Problem: From the line that includes "Table 3. Weights" to the last line of the data, quote each line precisely; both boundary lines belong in the answer.

Segment Open

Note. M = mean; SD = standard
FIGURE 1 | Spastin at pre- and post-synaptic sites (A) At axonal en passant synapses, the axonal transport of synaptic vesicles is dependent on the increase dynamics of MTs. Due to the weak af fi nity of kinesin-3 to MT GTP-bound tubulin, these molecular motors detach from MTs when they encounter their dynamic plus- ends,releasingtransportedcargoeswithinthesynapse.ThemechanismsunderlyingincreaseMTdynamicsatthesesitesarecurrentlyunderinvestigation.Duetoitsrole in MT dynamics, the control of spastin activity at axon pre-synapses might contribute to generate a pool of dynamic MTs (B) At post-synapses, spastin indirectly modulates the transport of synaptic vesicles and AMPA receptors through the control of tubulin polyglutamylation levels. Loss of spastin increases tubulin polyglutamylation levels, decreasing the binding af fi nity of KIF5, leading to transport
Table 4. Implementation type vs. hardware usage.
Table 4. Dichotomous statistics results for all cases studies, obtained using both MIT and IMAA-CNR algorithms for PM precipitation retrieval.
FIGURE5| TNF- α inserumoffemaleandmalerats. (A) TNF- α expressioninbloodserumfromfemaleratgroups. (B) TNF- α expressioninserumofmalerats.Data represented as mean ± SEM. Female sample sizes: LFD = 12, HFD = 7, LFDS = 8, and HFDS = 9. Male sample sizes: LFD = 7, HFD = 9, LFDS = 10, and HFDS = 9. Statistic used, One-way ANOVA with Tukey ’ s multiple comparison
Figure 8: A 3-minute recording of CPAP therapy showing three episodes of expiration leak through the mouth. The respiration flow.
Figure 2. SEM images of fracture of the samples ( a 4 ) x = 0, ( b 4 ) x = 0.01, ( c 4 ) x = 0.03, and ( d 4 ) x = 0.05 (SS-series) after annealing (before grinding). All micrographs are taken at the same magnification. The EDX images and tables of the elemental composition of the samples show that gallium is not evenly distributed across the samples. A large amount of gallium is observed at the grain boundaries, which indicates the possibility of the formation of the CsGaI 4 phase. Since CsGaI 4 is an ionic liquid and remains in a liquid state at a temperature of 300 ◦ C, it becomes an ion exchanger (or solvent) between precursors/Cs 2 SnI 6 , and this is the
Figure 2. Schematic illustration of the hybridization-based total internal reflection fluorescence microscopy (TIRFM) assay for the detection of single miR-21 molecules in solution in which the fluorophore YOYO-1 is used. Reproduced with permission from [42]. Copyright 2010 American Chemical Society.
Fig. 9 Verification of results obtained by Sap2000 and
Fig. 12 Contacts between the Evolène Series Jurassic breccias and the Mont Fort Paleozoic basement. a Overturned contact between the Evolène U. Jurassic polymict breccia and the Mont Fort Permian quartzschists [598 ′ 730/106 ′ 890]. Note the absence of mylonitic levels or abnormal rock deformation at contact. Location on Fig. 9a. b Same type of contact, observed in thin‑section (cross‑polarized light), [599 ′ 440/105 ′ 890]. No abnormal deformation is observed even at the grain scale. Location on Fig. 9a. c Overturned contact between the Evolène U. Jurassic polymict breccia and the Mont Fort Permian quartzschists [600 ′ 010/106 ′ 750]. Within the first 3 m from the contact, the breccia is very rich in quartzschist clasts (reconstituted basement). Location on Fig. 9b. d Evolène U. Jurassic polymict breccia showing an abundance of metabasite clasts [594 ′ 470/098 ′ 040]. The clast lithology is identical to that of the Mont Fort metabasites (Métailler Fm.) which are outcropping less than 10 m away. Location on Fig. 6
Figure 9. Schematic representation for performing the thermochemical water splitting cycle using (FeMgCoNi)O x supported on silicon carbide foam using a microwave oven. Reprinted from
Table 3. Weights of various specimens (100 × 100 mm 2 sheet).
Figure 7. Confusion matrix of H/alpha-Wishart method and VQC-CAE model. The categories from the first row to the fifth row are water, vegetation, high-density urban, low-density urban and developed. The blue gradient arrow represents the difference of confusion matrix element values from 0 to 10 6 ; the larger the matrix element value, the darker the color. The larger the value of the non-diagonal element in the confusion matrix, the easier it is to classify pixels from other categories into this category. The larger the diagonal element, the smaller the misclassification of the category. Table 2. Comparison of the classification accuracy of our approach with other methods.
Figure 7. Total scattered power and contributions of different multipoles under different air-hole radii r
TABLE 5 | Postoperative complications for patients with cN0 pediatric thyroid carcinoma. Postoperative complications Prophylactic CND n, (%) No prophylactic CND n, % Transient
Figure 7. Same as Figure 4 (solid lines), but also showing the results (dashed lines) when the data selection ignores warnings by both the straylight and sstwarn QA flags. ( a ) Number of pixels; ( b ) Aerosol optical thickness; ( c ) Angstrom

Segment Closed

Exercise answer:
Table 3. Weights of various specimens (100 × 100 mm 2 sheet).
Figure 7. Confusion matrix of H/alpha-Wishart method and VQC-CAE model. The categories from the first row to the fifth row are water, vegetation, high-density urban, low-density urban and developed. The blue gradient arrow represents the difference of confusion matrix element values from 0 to 10 6 ; the larger the matrix element value, the darker the color. The larger the value of the non-diagonal element in the confusion matrix, the easier it is to classify pixels from other categories into this category. The larger the diagonal element, the smaller the misclassification of the category. Table 2. Comparison of the classification accuracy of our approach with other methods.
Figure 7. Total scattered power and contributions of different multipoles under different air-hole radii r
TABLE 5 | Postoperative complications for patients with cN0 pediatric thyroid carcinoma. Postoperative complications Prophylactic CND n, (%) No prophylactic CND n, % Transient
Figure 7. Same as Figure 4 (solid lines), but also showing the results (dashed lines) when the data selection ignores warnings by both the straylight and sstwarn QA flags. ( a ) Number of pixels; ( b ) Aerosol optical thickness; ( c ) Angstrom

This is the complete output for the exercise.